● Problem:
Read through the lines below for the string "wall" and copy each one that has it.

Dataset excerpts:
|---|
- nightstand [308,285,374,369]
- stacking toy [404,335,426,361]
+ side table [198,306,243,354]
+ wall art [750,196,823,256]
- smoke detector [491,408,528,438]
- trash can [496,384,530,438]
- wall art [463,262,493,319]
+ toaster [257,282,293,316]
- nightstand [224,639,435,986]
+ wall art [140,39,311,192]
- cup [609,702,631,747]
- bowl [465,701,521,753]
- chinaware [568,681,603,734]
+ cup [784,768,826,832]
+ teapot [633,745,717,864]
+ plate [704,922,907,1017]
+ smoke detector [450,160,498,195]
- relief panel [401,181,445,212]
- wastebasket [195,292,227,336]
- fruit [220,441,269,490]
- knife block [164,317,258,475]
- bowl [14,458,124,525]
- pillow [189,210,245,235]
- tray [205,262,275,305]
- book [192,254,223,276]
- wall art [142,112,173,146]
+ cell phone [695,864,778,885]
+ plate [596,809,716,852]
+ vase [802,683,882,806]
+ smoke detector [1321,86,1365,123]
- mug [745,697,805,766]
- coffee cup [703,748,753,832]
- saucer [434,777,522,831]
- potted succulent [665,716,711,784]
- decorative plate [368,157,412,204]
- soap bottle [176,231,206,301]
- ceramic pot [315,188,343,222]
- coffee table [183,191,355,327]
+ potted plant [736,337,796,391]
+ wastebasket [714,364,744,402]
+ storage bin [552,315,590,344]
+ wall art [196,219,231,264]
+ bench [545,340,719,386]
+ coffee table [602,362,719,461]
|---|
● Result of this exercise:
+ wall art [750,196,823,256]
- wall art [463,262,493,319]
+ wall art [140,39,311,192]
- wall art [142,112,173,146]
+ wall art [196,219,231,264]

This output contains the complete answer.